Nach einem erfrischenden Bad suchen wir die hinter dem Freibad in der Bungalowsiedlung gelegene Datsche auf. Schnell sind die Schlaflager zugeordnet und der Grill angefeuert. Wir sind hungrig, liegen doch etwa 50 km Radstrecke hinter uns. Nachdem die Mädels auch den letzten freien Zentimeter ihrer Haut mit Mückenspray versorgen, bringt Marcel das Grillgut auf den Tisch. Mit vollen Mägen begeben wir uns schließlich ins Wohnzimmer, wo wir uns den argentinischen Film 'Wild Tales' ansehen, der entgegen meiner Erwartung nicht allen gefällt, was lautstark zum Ausdruck gebracht wird. Offensichtlich ist die Couch auch zum Schlafen geeignet, denn Marcel macht nach dem Filmende keine Anstalten, sie zu verlassen. Während im Nebenraum Zentimeter für Zentimeter nach potentiellen achtbeinigen Übernachtungsgästen abgesucht wird, schmeiße ich mich in mein Nachtlager. Kaum befinde ich mich in der Waagerechten, beginnt mein Magen zu rumoren. Ganz plötzlich verspüre ich den Drang, das Klo aufzusuchen, springe auf und taste mich ins Bad. Mit Schwindelgefühl verbringe ich hier einige Minuten, ehe ich mich zurück ins Nachtlager schleppe. Vermutlich liegt dieser nächtlichen Attacke ein Hitzeschlag oder Überfressen zugrunde, möglich ist auch eine Kombination von beidem. Irgendwann muss ich eingeschlafen sein, denn ein Anruf von Vati am frühen Morgen reißt mich aus dem Schlaf. Nach dem Austausch weniger Worte versinkt meine rechte Gesichtshälfte erneut im Kopfkissen, doch entschließe ich mich kurz darauf doch zum Aufstehen.

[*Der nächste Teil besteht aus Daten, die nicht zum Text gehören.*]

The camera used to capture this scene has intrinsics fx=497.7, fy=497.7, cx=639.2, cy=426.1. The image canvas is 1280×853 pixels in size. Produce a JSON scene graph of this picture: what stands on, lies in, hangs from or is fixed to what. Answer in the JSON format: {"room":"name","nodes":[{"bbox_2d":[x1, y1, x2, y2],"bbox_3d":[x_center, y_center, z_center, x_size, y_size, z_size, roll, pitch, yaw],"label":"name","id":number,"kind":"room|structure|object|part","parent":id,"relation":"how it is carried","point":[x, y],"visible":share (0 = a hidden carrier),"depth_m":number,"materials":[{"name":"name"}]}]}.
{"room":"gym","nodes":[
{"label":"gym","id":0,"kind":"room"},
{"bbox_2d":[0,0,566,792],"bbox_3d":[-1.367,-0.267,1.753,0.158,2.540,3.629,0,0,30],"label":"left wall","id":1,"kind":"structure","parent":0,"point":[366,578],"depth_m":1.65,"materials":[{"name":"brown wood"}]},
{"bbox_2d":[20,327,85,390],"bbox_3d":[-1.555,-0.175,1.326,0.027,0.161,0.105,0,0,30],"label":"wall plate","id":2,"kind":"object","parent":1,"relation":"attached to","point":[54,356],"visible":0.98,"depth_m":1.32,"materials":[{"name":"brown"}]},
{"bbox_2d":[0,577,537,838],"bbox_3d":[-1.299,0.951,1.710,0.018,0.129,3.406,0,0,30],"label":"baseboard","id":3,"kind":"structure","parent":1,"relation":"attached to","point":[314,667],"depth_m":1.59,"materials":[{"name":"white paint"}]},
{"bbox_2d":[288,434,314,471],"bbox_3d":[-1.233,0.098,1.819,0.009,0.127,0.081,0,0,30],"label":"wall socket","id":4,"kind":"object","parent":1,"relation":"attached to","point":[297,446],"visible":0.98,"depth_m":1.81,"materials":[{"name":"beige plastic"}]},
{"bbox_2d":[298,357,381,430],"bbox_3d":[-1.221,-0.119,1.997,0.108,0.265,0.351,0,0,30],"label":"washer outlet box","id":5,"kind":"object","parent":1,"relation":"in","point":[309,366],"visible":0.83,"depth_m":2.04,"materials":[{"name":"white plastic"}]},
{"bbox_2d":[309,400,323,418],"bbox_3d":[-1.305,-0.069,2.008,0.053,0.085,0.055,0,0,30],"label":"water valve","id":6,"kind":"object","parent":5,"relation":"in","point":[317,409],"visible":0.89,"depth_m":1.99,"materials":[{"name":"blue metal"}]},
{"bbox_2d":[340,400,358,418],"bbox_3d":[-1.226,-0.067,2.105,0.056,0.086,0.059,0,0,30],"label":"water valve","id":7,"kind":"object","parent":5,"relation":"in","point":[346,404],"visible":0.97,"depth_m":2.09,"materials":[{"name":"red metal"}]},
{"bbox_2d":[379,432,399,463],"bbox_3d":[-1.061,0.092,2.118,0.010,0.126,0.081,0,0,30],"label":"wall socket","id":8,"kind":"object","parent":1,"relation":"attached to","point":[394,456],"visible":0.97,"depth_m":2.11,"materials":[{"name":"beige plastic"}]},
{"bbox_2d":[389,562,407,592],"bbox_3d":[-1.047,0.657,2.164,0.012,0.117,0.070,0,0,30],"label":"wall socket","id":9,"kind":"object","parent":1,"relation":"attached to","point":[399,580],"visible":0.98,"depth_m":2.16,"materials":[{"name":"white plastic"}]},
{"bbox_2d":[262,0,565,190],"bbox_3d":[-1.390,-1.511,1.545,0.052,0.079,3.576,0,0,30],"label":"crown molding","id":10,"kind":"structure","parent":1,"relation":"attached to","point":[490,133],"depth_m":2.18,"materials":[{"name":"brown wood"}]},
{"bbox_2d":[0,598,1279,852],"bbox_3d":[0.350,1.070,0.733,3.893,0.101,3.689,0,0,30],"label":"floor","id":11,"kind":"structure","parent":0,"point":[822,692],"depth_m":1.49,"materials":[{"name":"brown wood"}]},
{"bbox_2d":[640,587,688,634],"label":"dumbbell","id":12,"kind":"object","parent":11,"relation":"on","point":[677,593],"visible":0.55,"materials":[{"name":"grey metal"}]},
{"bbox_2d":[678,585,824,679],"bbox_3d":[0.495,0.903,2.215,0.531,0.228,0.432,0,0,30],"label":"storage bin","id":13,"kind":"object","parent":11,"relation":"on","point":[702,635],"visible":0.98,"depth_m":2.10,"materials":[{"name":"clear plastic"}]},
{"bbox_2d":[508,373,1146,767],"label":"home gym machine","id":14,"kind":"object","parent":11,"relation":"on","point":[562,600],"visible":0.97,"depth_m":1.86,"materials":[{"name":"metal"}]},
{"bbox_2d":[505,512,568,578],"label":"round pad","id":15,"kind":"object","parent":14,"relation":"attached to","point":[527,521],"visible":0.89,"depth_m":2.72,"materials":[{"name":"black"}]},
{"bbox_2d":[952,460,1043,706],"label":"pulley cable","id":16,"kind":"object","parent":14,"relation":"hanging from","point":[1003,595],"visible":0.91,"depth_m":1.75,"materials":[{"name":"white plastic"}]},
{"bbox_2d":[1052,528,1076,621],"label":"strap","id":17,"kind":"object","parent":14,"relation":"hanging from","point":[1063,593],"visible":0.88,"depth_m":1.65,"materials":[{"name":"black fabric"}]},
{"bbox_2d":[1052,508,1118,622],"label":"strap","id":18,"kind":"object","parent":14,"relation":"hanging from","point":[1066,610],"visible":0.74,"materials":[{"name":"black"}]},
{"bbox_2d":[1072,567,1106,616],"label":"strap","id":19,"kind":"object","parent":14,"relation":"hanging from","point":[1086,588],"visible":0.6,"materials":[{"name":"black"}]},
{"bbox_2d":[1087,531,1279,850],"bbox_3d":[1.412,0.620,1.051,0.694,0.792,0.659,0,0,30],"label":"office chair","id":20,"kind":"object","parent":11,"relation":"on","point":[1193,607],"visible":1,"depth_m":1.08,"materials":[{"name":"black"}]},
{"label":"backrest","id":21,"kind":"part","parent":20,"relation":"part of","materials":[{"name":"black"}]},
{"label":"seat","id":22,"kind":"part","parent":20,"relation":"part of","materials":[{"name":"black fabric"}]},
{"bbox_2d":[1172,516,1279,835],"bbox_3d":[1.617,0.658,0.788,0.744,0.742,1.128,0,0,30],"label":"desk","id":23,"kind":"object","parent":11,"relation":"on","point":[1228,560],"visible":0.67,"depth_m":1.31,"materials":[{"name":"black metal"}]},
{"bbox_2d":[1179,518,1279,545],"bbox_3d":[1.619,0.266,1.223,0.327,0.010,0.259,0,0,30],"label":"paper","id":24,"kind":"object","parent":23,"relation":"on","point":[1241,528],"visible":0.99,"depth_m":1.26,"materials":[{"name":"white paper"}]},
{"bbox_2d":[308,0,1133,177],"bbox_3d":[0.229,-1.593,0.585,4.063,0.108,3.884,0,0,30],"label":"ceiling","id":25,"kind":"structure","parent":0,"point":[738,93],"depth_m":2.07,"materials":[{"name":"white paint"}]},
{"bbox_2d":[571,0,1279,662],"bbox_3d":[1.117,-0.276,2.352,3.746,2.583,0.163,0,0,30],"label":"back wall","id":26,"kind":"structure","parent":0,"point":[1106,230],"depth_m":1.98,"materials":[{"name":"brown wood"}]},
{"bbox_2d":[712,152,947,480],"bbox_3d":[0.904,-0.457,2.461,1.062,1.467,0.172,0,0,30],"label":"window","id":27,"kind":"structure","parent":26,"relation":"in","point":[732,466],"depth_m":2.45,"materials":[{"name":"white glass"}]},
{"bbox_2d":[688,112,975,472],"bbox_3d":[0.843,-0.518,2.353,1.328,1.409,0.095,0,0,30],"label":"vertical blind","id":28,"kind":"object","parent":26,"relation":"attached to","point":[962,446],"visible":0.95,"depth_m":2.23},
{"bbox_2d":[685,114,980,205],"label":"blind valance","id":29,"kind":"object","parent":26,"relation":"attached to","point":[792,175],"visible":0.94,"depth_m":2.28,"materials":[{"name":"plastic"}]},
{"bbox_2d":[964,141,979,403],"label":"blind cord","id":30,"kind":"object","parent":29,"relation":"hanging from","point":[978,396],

Mit meinem Handtuch spaziere ich zum nahe gelegenen See. Kaum stehe ich im knietiefen Wasser, nähert sich mir ein Schwanenpärchen, das vermutlich irgendwo in der Nähe sein Gelege hat. Schnellen Schrittes suche ich am Ufer nach einem anderen Zugang zum Wasser, doch die Schwäne folgen mir. Eine Frau, die gerade dabei ist, gemeinsam mit ihren zwei Kindern einen am Bungalow gefundenen Frosch im See auszusetzen, zeigt mir schließlich eine etwas entferntere Stelle, die sich zum Baden eignet. Zwar könnte ich aufgrund einer geringen Seetiefe entlang eines auf dem Seeboden befindlichen Stegs bis ans andere Ufer gehen, doch drehe ich nach wenigen Metern um, denn eine Begegnung mit den Schwänen im Wasser möchte ich lieber vermeiden. Beim gemeinsamen Frühstück philosophieren wir über zukünftige Urlaubsziele und beschließen, sämtliche Ideen in einen Hut zu werfen. Welcher Städtetrip uns als nächstes bevorsteht, entscheidet also das Los! Gegen 12 Uhr brechen wir in Richtung Seehausen auf, treffen uns aber am Abend nochmals im Bungalow.